Health care in the U.S. compared to other high income countries

Today, with over 900,000 COVID-19 deaths (Feb. 4) we remain the tragic outlier in COVID public health effectiveness. We have the highest per capita death rate among the world’s 10 richest countries. Ezra Klein (NYT Feb. 6) maintains that our vast unvaccinated millions lack trust. “Public health is rooted in the soil of trust. That soil has thinned in America.”

Excuse me? What public health is Klein referring to, I ask, as must all those individuals who think government should stay out of their health business. What Americans know of health care as a full range of consumer health options among industries: doctors, hospitals, insurance or pharmaceuticals. For them, health is about their individual choices.

There is essentially nothing else. The U.S. simply does not have the national health authority, the health infrastructure or the public health social awareness to manage an epidemic, no matter who is in office. Governmental response to infection is a state responsibility. Public health authority is vetted only in the states. The Centers for Disease Control and Prevention (CDC) has no statutory role for intervention nor does the Department of Health and Human Services. (The Institute of Medicine’s The Future of the Public’s Health in the 21st called for such authority in 2002 in response to the Anthrax scare but to no avail.)

Elizabeth Rosenthal (WP, Dec. 27, 2021) has pointed out that public health is about future. It is about readiness. It is about prevention.

Like national defense readiness, effective public health is embedded in infrastructure and national authority proactively developed with a coordinated capacity for responding with distribution channels, and staffing.

Alternatively, economic markets are about the present. They are demand-driven. When a need occurs, it is monetized and as many deliverers as wish to be in the market enter to provide it. Some, like hospital needs, are over extended with tragic results.

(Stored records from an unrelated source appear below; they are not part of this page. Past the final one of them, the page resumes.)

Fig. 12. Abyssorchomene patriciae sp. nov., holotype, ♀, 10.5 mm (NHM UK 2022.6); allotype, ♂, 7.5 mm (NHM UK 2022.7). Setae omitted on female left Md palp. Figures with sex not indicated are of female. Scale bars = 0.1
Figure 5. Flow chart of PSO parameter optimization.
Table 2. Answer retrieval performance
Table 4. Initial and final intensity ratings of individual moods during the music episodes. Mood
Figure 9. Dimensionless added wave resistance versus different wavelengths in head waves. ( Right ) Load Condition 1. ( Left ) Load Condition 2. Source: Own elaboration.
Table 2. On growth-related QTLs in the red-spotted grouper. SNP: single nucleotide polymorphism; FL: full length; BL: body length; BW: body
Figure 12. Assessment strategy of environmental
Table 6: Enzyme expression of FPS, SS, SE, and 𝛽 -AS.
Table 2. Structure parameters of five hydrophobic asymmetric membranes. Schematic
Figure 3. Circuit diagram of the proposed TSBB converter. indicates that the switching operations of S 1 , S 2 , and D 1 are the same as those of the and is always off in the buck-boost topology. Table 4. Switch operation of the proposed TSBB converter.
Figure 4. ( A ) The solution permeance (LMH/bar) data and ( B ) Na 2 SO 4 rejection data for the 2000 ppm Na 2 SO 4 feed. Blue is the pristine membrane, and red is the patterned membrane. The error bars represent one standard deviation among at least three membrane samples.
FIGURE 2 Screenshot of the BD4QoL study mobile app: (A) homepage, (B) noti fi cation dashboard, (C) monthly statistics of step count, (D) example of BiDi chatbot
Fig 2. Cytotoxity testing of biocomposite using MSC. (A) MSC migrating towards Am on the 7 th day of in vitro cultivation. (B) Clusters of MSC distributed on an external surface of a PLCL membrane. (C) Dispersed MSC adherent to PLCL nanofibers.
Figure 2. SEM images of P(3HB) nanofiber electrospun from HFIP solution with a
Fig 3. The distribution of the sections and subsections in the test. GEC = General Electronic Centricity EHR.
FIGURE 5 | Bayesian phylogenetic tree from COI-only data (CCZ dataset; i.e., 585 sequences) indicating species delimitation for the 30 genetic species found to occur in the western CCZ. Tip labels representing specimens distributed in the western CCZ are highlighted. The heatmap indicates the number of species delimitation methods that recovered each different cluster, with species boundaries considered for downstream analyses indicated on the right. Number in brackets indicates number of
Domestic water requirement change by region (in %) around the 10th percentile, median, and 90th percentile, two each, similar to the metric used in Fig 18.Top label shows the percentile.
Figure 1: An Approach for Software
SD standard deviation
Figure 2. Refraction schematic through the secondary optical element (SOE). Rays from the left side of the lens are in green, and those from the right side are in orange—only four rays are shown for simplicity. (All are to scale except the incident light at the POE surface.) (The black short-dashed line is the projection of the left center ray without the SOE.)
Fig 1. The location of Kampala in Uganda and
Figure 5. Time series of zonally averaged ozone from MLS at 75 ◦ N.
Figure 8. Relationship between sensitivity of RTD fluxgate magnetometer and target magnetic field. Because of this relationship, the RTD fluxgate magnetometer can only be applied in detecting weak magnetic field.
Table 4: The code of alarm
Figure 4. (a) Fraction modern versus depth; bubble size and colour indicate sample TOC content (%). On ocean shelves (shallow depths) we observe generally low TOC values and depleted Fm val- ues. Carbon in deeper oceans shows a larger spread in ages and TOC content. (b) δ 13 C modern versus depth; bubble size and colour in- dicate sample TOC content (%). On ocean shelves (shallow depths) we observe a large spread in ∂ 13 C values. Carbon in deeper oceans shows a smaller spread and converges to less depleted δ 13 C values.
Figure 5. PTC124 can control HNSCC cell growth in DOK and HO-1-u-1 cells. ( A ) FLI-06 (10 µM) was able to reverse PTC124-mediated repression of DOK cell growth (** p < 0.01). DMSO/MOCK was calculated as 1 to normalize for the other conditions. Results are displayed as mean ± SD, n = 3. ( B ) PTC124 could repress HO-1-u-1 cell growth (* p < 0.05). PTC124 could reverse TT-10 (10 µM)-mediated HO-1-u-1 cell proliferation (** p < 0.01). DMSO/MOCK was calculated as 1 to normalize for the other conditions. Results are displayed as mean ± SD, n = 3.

The 1918-19 flu epidemic infected more than 500 million people with 675,000 deaths in the U.S. The lesson learned was that it was not reasonable to blame individuals for catching an infectious disease, nor to treat them in isolation.

Many countries quickly went for socialized medicine. First Russia, then Germany, France, the Scandinavian countries. Only in the 1950s did the U.S. finally offer health care and only in the form of health insurance for the employed (first as a “perk” and ultimately as a purchased add on). The first U.S. government health care services program was Medicare and Medicaid in 1965 — still controversial.

The U.S. remains the only one of 10 comparable nations (Austria/Canada/France/Germany/Netherlands/New Zealand/Norway/Sweden/Switzerland) without a unified health care system and one available to all. We rank last in health care availability, and first in personal expense ($11,000 a year). Each of the other countries has a national system integrating prevention and medical treatment within their blended economies (“socialist” programs with “free market services”).

Isn’t it time that we begin to face the fact that our lack of a health care system is the source of our excess death rates?

 

Nancy McKenzie is a retired professor from the CUNY School of Public Health. She and her partner moved to Amenia in 2016 from Brooklyn.